__Work instruction__
Repeat exactly the lines that begin at the one containing "text_box [1379, 393, 1931, 775]" and end at the final line of the records; include no pictures and nothing else.
----
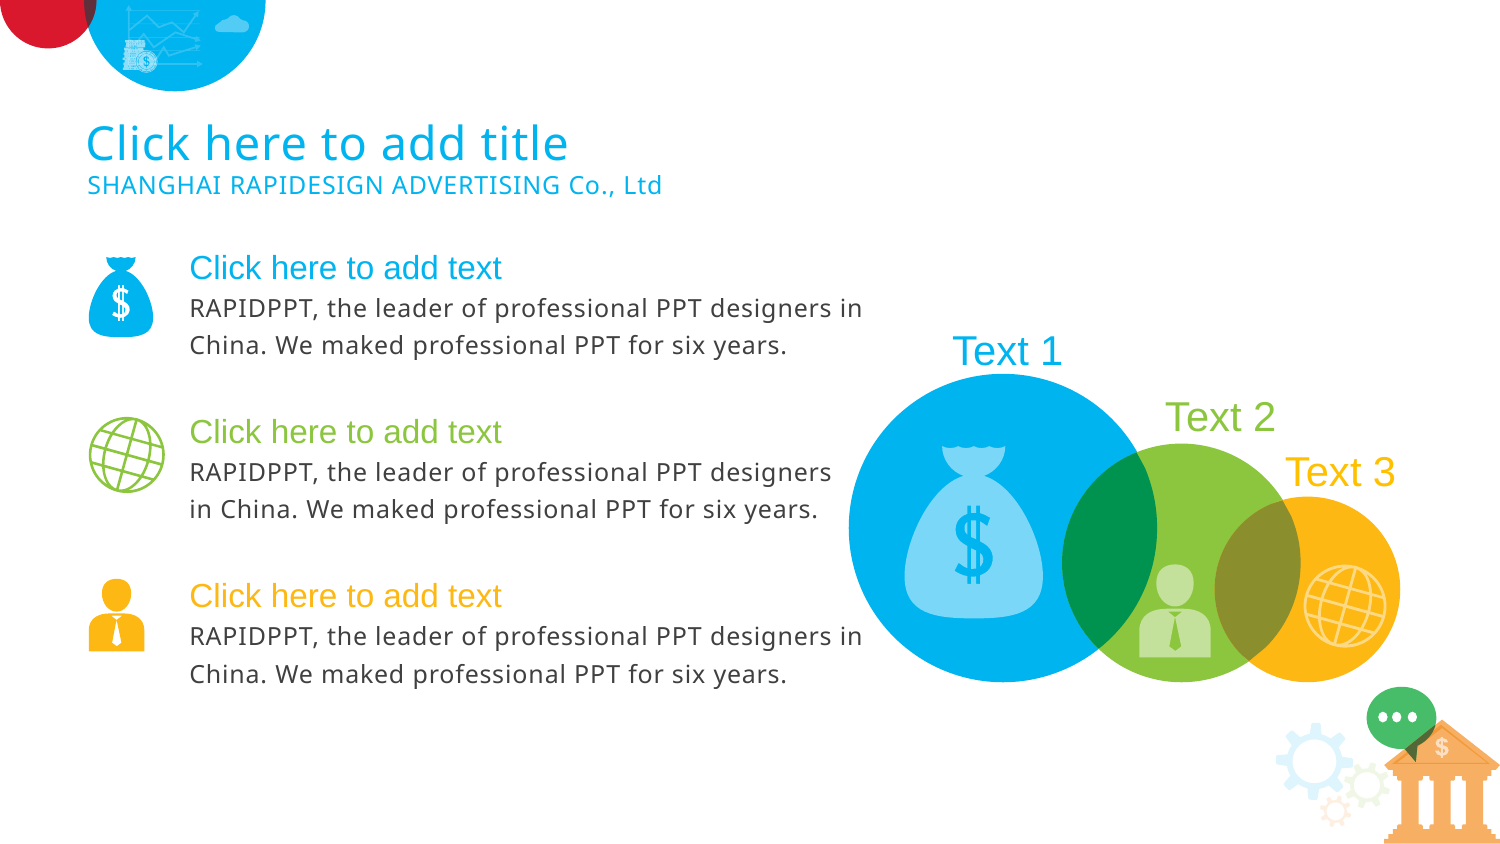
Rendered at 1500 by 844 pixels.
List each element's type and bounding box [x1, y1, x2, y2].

text_box [88, 566, 1187, 697]
text_box [88, 402, 1187, 533]
text_box [88, 238, 1187, 369]
text_box [70, 106, 1149, 208]
text_box [848, 316, 1427, 683]
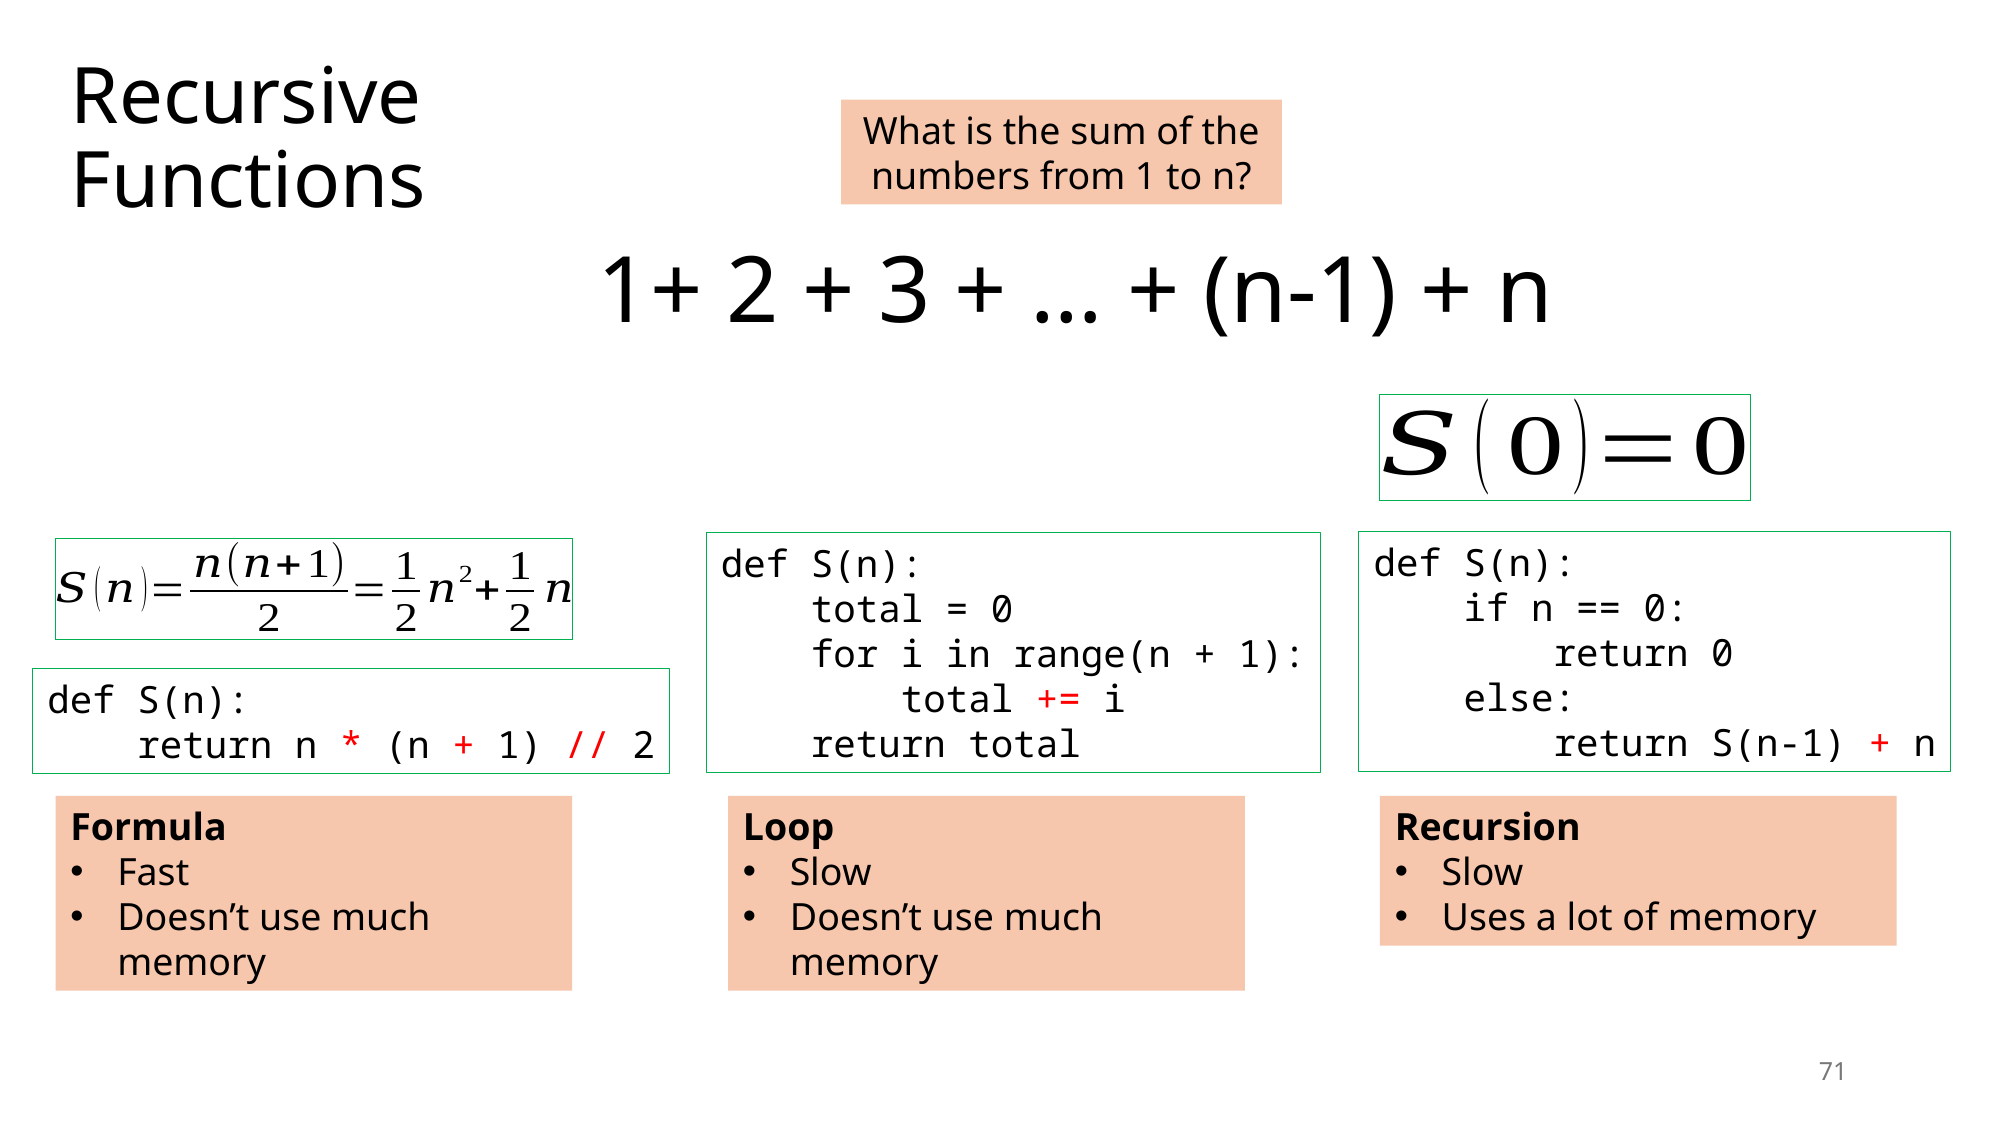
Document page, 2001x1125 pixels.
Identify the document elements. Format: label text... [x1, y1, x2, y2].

text_box 1+ 2 + 3 + … + (n-1) + n [582, 223, 1570, 349]
text_box What is the sum of the numbers from 1 to n? [841, 99, 1282, 205]
text_box Loop Slow Doesn’t use much memory [728, 795, 1245, 991]
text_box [55, 538, 648, 776]
text_box Formula Fast Doesn’t use much memory [55, 795, 573, 991]
text_box def S(n): total = 0 for i in range(n + 1): total += i return total [706, 532, 1321, 773]
text_box Recursion Slow Uses a lot of memory [1379, 795, 1897, 946]
title Recursive Functions [55, 31, 462, 249]
slide_number 71 [1412, 1042, 1863, 1103]
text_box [1379, 393, 1931, 775]
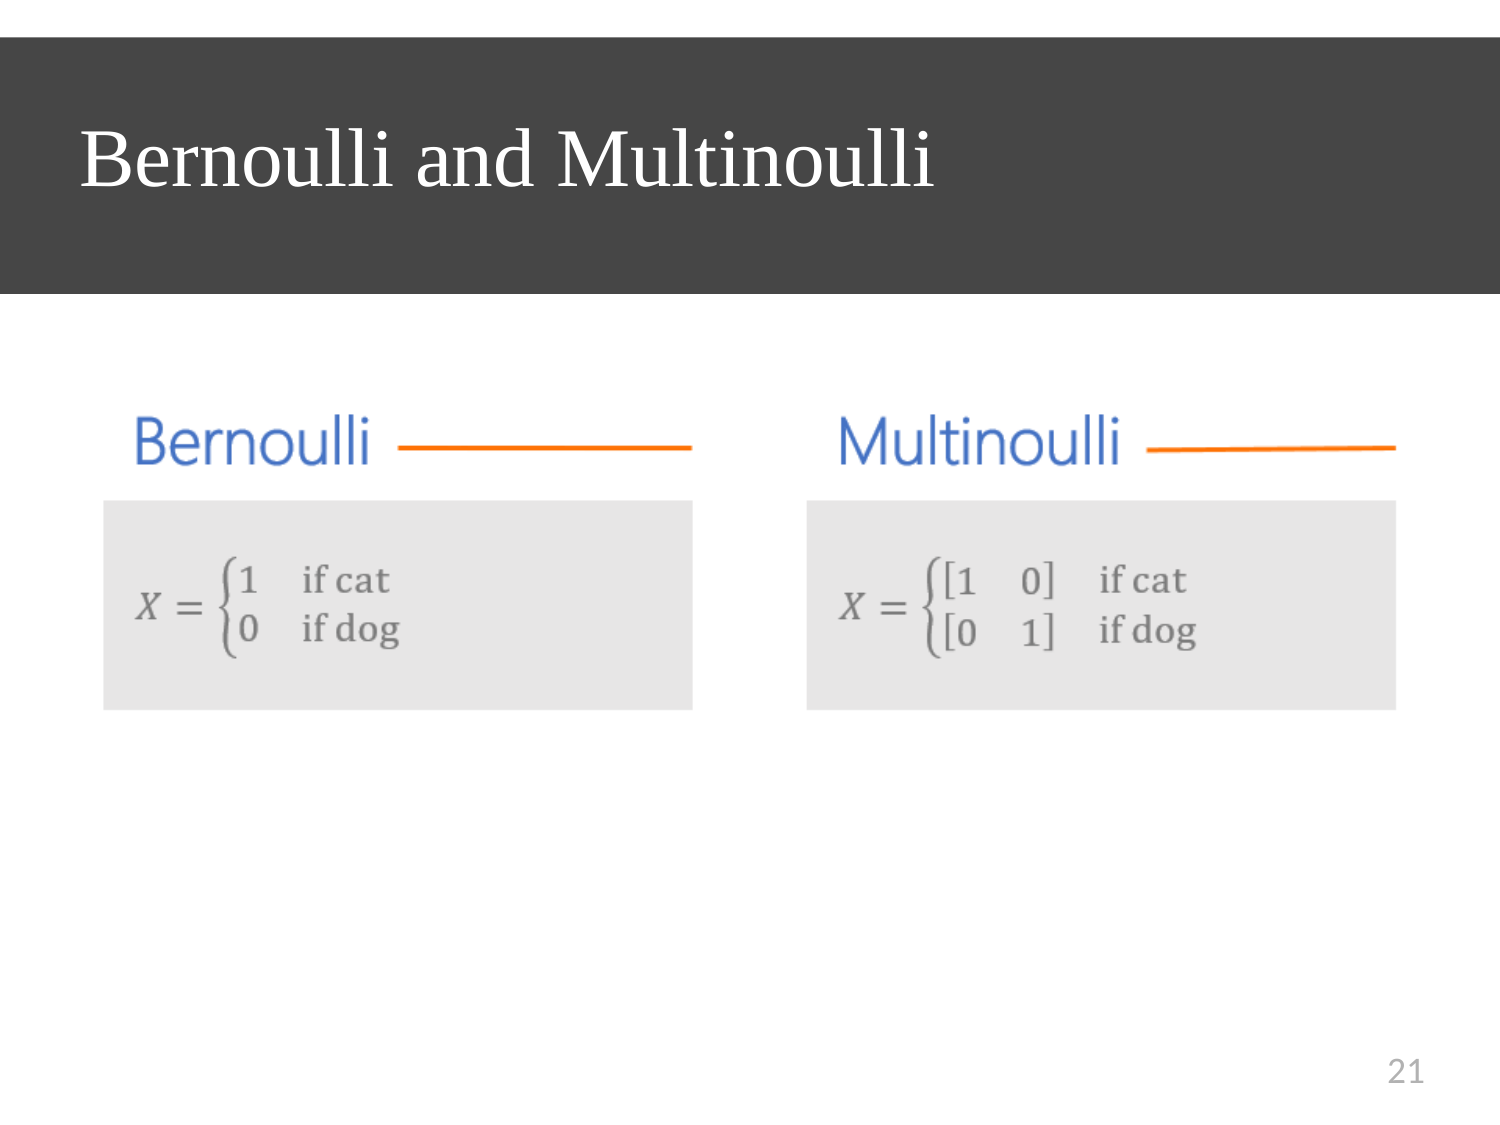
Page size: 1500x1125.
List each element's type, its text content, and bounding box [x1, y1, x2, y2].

title Bernoulli and Multinoulli [79, 103, 1421, 208]
slide_number 21 [1080, 1046, 1425, 1103]
picture [98, 409, 1401, 716]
----
__Response to the exercise__
text_box [1379, 393, 1931, 775]
Page size: 1500x1125.
List each element's type, its text content, and bounding box [x1, y1, x2, y2].

title Bernoulli and Multinoulli [79, 103, 1421, 208]
slide_number 21 [1080, 1046, 1425, 1103]
picture [98, 409, 1401, 716]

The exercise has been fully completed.